Warranty departments are usually poster children for the accumulation of excess parts inventory, disorganization, and lack of respect from the other upstream departments in the value stream. It doesn't have to be this way.
One client is doing a terrific job in redesigning its warranty department. They've replaced the piles of excess parts (except, of course, for the components that they always seem to stock out of ) with a two-bin system. Instead of haphazard ziggurats of replacement parts scattered all over the floor, they now have a clean, organized system with cardboard boxes and visual management cards containing all the necessary re-order information. They've effectively reduced their inventory by 70%. While this isn't a huge cost savings -- all their parts are pretty inexpensive -- it's a big savings in floor space and a bigger savings in time.
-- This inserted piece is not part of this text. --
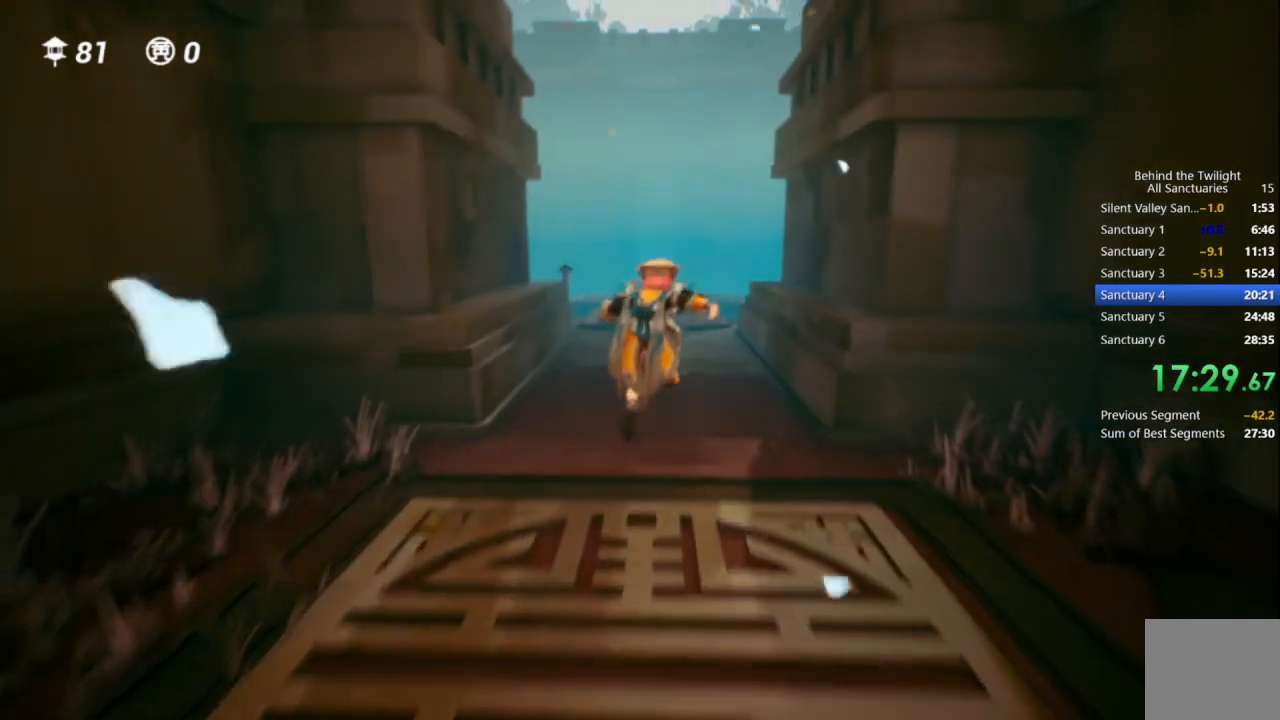
{"buttons": [], "left_stick": "up", "right_stick": "center", "events": [[150, "right_stick", "down-left"], [233, "R1", "up"], [267, "right_stick", "center"]]}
Finding parts in the piles used to be difficult, and now they can pick, pack, and ship customer orders much more quickly.
One other thing this department has done: they've instituted formal "close the loop" meetings with the product designers and developers. When the PD team begins planning the next round of products, they meet with the warranty team to discuss what problems they were seeing in customer returns. Design problems, durability problems, material defects, etc. -- all are brought up in a formal setting to ensure that the PD team doesn't miss the important quality "signals" amidst the larger piles of return "noise." Although it's too early to see the benefits in new product design, it's already easy to see the benefit in morale: the warranty team feels like an important part of the company and the product. They're not the tail of the dog, just another segment of the product circle. Call it respect for people.
How is your warranty department run? Are you getting the best out of them? Are they providing all the value they can?